Popular on many Caribbean islands, the classic dirty banana cocktail combines rum, Kahlua, or another coffee-flavored liqueur, and banana-flavored liqueur in an icy, creamy shake. You can add chocolate syrup for a true happy hour sweet treat, or up the tropical taste with fresh pineapple. Some recipes call for coconut cream while others add Baileys Irish Cream. Try out the basic recipe, but feel free to improvise with what you have on hand and enhance with additional ingredients according to your personal preferences.

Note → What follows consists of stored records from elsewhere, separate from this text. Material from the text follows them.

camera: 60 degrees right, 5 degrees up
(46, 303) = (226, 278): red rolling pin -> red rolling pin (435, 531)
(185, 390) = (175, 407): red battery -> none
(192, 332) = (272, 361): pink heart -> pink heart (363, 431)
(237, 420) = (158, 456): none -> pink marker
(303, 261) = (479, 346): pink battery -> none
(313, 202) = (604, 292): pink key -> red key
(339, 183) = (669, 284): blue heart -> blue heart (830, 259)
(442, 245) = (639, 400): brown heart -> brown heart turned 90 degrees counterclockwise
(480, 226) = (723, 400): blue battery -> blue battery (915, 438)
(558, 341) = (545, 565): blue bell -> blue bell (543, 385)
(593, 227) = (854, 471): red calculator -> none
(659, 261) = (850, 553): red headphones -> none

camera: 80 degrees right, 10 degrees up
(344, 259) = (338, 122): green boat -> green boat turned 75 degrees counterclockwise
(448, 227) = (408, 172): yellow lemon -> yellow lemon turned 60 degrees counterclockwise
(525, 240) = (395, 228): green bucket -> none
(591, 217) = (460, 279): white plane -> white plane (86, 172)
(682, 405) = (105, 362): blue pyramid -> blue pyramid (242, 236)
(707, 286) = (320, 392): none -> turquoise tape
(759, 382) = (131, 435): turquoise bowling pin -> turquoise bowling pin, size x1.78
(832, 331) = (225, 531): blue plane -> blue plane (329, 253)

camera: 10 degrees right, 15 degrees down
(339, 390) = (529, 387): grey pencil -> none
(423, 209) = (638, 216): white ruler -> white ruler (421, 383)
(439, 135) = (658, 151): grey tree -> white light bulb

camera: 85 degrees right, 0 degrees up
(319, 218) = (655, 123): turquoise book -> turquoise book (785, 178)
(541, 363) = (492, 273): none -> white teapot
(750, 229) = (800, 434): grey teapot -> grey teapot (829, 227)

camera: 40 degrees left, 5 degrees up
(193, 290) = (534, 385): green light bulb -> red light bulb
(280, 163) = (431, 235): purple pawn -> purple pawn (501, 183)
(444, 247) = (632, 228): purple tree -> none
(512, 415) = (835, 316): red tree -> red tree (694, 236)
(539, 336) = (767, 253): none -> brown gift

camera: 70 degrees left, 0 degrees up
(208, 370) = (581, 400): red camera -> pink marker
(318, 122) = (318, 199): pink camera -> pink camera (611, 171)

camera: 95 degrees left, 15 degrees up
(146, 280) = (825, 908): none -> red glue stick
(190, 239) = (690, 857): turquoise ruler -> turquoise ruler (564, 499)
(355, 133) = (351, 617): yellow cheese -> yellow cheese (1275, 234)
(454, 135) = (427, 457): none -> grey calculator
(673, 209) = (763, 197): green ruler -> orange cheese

Most people don't consider banana liqueur a liquor-cabinet staple so be choosy if you purchase a bottle as many taste cloying and fake. Bols and Giffard both produce good versions, with a rum base for Bols and a cognac base for Giffard, and you should be able to find at least one of the brands in a well-stocked liquor store or online.
- 1/4 to 1/2 cup ice cubes (use crushed or smash large cubes into smaller chunks)
- 1 1/2 ounces (1 standard shot) white rum
- 3/4 ounce (1/2 shot) Kahlua (or other coffee-flavored liqueur)
- 3/4 ounce (1/2 shot) banana-flavored liqueur
- 1 ounce (2 tablespoons) light cream
- 1 ounce (2 tablespoons) whole milk
- 1 ripe banana
- Garnish: unpeeled banana slice, maraschino cherry
Gather the ingredients.
Put 1/4 cup to 1/2 cup of ice in the blender container.
Add the remaining ingredients except for the garnish, cover, and blend until smooth, increasing the speed as necessary to thoroughly pulverize the ice.
Pour the drink into a (preferably chilled) small hurricane glass, martini glass, or other cocktail glass.
Cut a slit halfway through a banana wheel and hang it on the rim of the glass. Top with a maraschino cherry if desired.
Serve and enjoy!
- Increase the strength of the cocktail by halving the amount of cream and milk or by using chunks of frozen banana to add frosty bulk to the drink without ice, which dilutes the flavor.
- Feel free to substitute 1/4 cup of half-and-half for the cream and milk. For a truly decadent treat, substitute 1/4 cup of softened vanilla ice cream.
- Serve the drink chilled, but not blended by mixing the ingredients in a cocktail shaker or tall glass filled with ice, shaking vigorously, then straining it into a glass.
- Substitute an aged dark rum for a more complex flavor or coconut rum for a different take on the classic.
- At parties, serve a non-alcoholic version of the dirty banana for the kiddos by omitting the booze, increasing the cream and milk to 1/4 cup of each, and adding 2 tablespoons of chocolate syrup and 1 tablespoon of honey.